Lodi News-Sentinel

Amid trade war, many farmers are conflicted about Trump views

- By Eli Stokols and Noah Bierman

NEW ORLEANS — A year ago, President Donald Trump received a hero’s welcome at the American Farm Bureau Federation’s 99th annual convention in Nashville, Tenn., cheered for rolling back regulation­s, revamping an Obama administra­tion water rule and for being the first president to address the group in 25 years.

In New Orleans on Monday, he made good on last year’s promise to return for the group’s centennial meeting.

“What can I do? I like farmers,” Trump told the appreciati­ve crowd after traveling from a snow-covered Washington that remained frozen in a partial government shutdown, in a funding impasse over his proposed southern border wall.

But the cheers he received, from those who waited in hourlong security lines to hear him speak inside the city’s riverfront convention center, belied a more complicate­d relationsh­ip with America’s farmers, who have largely supported him.

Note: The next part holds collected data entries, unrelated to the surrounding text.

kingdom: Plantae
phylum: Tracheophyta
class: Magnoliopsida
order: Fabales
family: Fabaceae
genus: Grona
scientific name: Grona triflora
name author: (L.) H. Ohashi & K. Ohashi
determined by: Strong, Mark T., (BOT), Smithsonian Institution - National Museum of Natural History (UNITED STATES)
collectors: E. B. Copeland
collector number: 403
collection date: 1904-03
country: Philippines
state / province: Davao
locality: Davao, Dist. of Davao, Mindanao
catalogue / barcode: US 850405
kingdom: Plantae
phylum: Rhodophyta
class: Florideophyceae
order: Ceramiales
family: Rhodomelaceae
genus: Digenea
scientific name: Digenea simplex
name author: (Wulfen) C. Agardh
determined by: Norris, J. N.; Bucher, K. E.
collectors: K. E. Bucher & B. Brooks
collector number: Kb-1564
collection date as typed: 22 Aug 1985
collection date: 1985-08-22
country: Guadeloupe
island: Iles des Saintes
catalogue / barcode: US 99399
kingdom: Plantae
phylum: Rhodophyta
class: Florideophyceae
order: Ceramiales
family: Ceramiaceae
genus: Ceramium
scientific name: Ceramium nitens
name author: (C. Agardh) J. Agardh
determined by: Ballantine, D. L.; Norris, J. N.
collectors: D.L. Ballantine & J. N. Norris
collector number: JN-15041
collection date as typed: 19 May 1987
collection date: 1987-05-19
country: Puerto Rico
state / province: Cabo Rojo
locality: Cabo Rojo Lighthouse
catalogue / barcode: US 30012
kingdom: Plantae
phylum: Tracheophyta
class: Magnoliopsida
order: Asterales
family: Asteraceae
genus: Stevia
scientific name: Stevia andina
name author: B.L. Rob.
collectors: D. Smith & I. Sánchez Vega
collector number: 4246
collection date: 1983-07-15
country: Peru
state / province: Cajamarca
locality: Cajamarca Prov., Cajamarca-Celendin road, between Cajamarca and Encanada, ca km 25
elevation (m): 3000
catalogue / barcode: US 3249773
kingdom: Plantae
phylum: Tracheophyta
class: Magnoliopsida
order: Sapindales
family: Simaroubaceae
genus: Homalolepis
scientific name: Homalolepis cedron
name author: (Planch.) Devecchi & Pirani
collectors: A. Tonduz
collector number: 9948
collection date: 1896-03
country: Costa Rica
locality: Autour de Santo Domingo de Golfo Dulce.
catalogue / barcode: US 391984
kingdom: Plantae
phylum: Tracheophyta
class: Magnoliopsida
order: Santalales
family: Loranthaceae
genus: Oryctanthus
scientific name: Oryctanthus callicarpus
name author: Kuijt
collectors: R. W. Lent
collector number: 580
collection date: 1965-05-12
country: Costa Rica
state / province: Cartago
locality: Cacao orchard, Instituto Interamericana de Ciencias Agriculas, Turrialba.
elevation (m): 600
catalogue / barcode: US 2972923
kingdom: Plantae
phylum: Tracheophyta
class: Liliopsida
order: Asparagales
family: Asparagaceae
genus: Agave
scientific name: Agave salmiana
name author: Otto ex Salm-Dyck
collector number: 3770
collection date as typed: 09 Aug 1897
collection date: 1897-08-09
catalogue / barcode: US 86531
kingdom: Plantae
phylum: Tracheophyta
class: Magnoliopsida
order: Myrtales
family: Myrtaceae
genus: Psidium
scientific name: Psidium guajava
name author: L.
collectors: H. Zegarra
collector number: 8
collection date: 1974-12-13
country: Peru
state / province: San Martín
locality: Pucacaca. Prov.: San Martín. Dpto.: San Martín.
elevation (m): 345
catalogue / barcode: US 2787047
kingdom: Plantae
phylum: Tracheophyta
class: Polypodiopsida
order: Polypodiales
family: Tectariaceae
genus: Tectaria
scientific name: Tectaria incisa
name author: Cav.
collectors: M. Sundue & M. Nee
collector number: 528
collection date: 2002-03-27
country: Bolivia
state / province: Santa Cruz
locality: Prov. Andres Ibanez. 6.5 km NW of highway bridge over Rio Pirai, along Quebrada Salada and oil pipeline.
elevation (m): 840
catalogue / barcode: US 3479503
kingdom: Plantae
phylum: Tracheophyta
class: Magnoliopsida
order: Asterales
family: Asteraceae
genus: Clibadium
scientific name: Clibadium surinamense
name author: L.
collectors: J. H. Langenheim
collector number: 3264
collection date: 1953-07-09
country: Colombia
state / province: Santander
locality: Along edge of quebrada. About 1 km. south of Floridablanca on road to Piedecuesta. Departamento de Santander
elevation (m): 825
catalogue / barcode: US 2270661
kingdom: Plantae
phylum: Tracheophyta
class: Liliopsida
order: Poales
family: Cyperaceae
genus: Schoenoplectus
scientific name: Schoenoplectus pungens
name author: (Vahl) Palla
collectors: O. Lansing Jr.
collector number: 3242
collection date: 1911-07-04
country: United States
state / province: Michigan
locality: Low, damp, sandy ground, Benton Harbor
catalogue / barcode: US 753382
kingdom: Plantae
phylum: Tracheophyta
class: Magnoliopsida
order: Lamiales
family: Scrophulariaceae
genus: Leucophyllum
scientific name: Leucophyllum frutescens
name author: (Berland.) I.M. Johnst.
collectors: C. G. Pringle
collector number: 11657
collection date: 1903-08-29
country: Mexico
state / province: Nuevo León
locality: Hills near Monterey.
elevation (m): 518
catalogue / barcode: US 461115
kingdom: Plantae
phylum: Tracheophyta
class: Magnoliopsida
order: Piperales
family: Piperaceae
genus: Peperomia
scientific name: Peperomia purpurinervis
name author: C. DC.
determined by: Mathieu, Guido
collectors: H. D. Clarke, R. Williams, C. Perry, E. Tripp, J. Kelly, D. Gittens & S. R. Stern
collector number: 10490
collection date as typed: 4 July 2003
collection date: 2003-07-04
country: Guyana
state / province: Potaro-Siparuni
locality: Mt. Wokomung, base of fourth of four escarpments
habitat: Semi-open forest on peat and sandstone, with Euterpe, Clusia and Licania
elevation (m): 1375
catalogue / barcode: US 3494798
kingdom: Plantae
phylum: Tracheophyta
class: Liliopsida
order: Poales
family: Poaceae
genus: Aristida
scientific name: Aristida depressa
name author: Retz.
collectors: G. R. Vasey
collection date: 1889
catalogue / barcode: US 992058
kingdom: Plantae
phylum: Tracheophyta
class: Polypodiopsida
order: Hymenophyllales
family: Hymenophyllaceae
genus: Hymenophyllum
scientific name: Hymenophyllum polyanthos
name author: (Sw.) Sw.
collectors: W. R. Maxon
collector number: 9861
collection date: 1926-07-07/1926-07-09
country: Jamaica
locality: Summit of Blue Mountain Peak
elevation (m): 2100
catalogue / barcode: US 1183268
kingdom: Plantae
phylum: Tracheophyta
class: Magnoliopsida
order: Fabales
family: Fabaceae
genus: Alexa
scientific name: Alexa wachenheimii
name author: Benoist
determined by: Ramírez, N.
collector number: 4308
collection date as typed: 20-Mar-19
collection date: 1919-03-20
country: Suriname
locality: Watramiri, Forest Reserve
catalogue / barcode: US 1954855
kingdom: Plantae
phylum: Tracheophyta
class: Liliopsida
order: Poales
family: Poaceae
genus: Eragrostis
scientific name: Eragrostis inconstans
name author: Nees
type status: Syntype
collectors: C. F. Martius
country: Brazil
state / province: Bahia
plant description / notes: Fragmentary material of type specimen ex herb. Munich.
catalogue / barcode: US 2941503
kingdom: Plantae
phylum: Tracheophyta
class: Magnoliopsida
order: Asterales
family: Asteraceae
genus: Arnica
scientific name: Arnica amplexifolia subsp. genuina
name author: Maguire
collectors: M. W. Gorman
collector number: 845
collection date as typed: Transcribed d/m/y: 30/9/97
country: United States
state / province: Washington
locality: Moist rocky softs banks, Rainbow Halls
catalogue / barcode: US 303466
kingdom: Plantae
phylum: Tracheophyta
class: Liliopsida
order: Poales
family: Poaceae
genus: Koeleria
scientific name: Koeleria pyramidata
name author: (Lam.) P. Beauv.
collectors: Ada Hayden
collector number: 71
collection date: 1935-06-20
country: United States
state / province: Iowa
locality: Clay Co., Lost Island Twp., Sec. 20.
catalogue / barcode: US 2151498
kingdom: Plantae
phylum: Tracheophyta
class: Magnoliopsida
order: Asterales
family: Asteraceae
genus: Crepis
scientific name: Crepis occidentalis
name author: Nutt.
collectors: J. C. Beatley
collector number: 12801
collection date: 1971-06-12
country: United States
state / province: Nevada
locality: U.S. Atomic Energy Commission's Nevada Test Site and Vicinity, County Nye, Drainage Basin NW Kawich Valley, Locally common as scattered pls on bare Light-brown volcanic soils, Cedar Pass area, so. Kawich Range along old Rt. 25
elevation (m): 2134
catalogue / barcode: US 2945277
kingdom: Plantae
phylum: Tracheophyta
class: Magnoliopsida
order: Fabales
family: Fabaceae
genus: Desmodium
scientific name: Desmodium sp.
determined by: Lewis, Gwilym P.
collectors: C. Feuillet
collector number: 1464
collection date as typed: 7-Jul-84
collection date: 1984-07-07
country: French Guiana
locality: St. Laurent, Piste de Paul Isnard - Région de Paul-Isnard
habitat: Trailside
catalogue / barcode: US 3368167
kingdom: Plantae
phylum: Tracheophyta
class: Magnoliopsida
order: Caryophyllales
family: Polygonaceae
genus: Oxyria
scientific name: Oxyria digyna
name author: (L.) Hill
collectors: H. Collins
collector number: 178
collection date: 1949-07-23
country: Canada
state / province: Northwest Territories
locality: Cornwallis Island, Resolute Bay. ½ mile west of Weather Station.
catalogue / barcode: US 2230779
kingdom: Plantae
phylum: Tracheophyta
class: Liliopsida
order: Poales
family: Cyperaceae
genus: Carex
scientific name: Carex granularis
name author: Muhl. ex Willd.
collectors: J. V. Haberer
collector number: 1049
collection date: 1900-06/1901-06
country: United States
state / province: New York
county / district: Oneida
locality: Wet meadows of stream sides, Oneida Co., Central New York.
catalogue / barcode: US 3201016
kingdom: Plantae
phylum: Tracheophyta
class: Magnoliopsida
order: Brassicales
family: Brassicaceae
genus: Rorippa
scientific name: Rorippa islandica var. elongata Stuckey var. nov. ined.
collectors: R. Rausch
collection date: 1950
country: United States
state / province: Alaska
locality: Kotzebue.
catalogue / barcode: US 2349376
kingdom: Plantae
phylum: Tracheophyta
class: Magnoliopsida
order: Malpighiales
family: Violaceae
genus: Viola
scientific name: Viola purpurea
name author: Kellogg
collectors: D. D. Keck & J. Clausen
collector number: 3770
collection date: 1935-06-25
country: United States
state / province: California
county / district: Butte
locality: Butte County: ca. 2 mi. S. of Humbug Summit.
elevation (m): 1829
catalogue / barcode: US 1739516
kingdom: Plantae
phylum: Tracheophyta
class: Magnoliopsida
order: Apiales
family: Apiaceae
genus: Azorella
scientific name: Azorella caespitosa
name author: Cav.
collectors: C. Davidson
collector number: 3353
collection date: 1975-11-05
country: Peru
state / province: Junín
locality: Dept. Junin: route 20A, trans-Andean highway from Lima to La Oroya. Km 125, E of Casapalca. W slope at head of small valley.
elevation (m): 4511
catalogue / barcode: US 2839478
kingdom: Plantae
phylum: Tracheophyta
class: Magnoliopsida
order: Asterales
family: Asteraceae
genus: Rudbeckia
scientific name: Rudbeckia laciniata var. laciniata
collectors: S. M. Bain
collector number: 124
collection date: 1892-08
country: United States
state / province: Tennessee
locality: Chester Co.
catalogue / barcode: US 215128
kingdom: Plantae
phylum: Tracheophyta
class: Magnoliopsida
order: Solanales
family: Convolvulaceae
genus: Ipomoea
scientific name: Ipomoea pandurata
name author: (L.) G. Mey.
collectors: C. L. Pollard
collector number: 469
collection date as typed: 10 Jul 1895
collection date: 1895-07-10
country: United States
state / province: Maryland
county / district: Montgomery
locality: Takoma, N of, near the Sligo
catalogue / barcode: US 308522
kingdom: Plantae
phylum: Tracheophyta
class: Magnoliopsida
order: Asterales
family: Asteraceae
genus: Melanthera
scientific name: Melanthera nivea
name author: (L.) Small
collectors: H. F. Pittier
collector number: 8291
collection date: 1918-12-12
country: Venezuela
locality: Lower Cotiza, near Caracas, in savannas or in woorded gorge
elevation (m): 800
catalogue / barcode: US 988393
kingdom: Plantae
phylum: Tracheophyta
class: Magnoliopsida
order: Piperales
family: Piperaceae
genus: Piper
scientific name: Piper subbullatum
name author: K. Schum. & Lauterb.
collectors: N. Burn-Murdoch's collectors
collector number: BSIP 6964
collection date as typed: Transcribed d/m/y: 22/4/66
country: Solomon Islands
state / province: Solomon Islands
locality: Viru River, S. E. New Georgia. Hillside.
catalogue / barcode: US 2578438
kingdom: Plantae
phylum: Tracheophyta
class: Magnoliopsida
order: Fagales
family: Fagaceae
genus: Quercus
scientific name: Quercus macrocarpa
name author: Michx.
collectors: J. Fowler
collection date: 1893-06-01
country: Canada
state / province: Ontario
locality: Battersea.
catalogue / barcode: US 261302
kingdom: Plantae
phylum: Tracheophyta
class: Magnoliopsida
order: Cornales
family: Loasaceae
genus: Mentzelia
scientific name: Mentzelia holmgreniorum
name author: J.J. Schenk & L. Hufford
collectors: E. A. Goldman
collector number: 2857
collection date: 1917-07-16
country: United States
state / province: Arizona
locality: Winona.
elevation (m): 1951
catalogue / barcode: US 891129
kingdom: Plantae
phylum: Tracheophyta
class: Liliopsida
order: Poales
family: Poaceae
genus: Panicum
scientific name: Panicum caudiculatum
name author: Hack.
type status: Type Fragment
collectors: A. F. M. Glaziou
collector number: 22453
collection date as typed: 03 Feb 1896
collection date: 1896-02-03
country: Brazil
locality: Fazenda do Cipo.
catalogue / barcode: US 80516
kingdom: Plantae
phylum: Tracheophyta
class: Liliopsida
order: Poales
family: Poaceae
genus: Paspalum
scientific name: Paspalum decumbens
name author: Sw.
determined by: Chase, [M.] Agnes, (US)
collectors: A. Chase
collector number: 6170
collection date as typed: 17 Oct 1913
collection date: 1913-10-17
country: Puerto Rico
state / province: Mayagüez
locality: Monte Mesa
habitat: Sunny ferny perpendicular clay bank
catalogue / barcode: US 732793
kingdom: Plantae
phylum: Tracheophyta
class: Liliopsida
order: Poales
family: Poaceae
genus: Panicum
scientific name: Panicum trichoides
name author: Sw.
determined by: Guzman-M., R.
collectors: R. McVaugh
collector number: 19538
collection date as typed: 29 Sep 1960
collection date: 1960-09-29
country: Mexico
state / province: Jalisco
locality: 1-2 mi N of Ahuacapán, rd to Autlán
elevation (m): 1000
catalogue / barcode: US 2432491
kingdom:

Most still do, though they have been hurt in recent months by the tariffs that top trading partners have slapped on U.S. farm products, in retaliatio­n for the tariffs Trump first imposed on their country’s goods. And now, a shuttered government isn’t processing the subsidy checks that many farmers rely on.

“If there’s one thing farmers need and want, it’s reliabilit­y and predictabi­lity,” said Jamie Johansson, president of the California Farm Bureau Federation.

“The angst you will find is, he has not provided that in the tariff situation around trade,” Johansson said. “But when he ran, we knew exactly what we were getting.”

Although Trump won support across the country’s heartland, he has long been clear about his hard-line, protection­ist positions on trade. As president, he has followed through on ending the United States’ participat­ion in the Trans-Pacific Partnershi­p, which the farm bureau supported for the new markets it would have opened in other Pacific Rim nations; he renegotiat­ed the quarter-centuryold North American Free Trade Agreement; and he’s taken a confrontat­ional approach to try to reverse the U.S. trade deficit with China, so far unsuccessf­ully.

For many farmers, the trade tension especially with China has meant unpredicta­bility, lost market share and lower prices for their products, while the shutdown has left some growers unable to get loans and subsidies essential for the looming season. The Agricultur­e Department is among the agencies shut down, its annual funding hostage to the standoff over the $5.7 billion Trump wants for a wall.

The president, in effect, counseled patience. “We’re doing trade deals that are going to get you so much business, you won’t believe it,” he told them. “A lot of great things are going to happen.”

“We are fighting for the American farmer and we are fighting for the American dream and for the products made and grown with pride right here in the USA,” Trump said near the end of his speech. “The greatest harvest is yet to come.”

Yet Trump spent much of his speech talking about illegal immigratio­n and the wall he wanted to build. The president insisted that, despite his tough talk, he would make it easier for foreign farm workers to cross the border for seasonal jobs — comments that drew some of the biggest applause.

Although Trump made the case that he had been a friend to farmers, he did not directly acknowledg­e the tough times that they now faced because of his trade and border wall actions.

He touted the 2017 tax cuts that reduced the number of individual­s subject to the estate tax, although, contrary to his and Republican­s’ claims, few of the wealthy beneficiar­ies are small farmers and ranchers. The president also boasted of his efforts to cut regulation­s, increase the availabili­ty of corn-based ethanol at gas stations and pass a farm bill in December.

But the tit-for-tat tariffs since Trump began the current trade war — the United States has imposed tariffs on $250 billion worth of goods, or half of all imports from China, which in turn has put new tariffs on $110 billion in U.S. goods, or 85 percent.